§ Prompt
Return the lines from the one containing "Which series contains the lowest Y value?" through the one containing "col_1 trend", word for word.

§ Input for this task

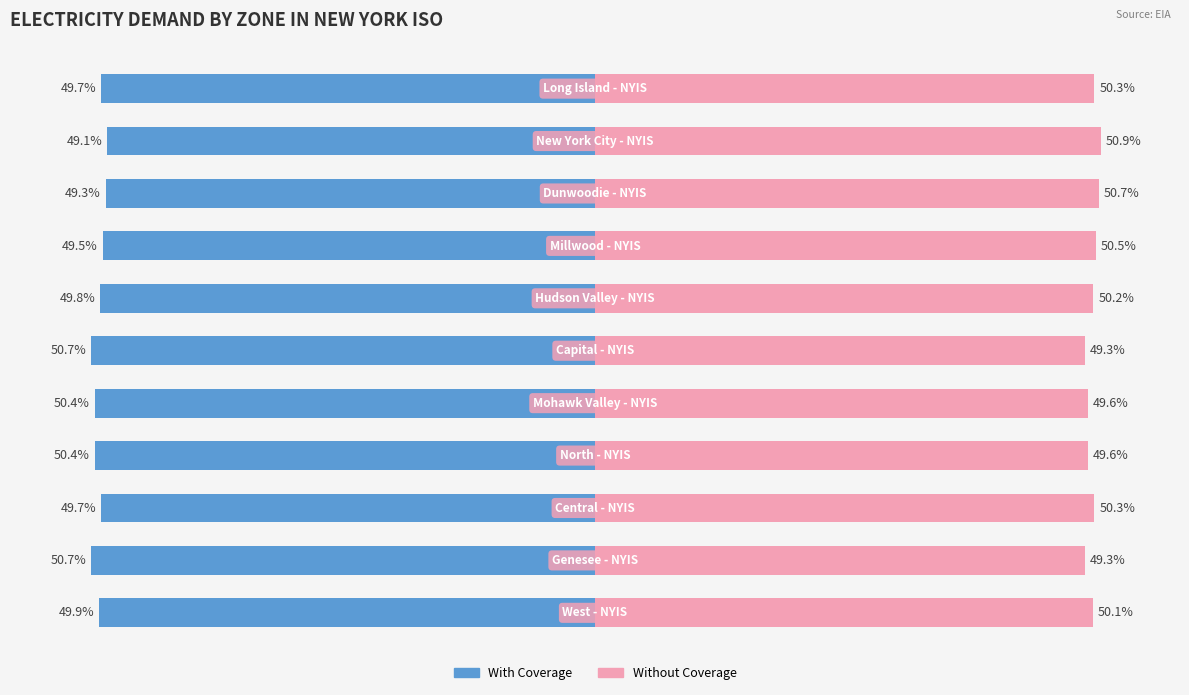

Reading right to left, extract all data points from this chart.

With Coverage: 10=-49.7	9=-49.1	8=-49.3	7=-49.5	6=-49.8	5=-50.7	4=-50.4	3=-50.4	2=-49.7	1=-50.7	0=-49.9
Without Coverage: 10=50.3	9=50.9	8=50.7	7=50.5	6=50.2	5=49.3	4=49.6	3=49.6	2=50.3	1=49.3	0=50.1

...

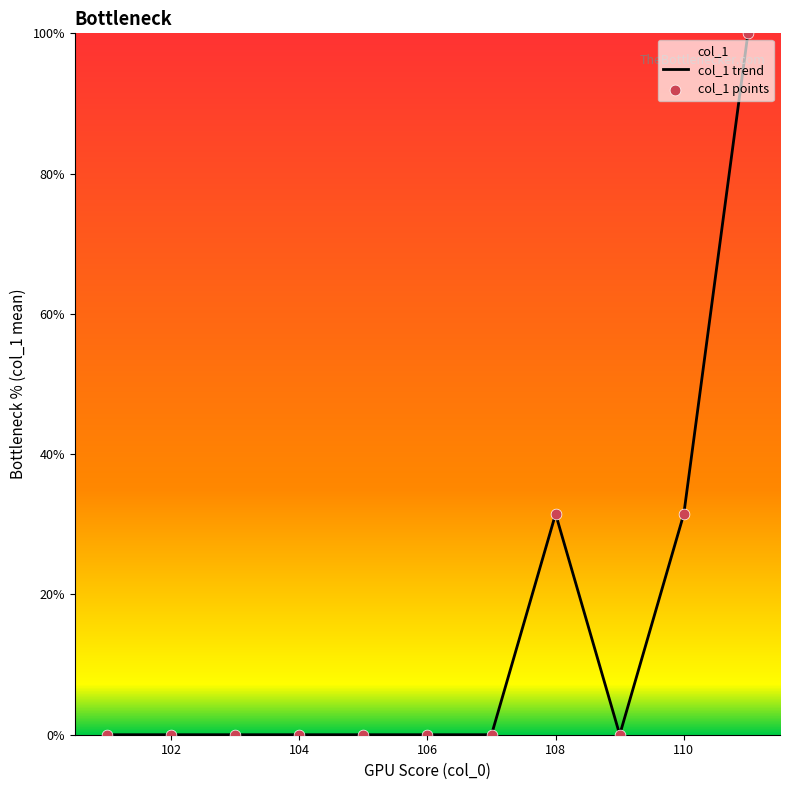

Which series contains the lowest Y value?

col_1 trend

§ Answer to this exercise
Which series contains the lowest Y value?

col_1 trend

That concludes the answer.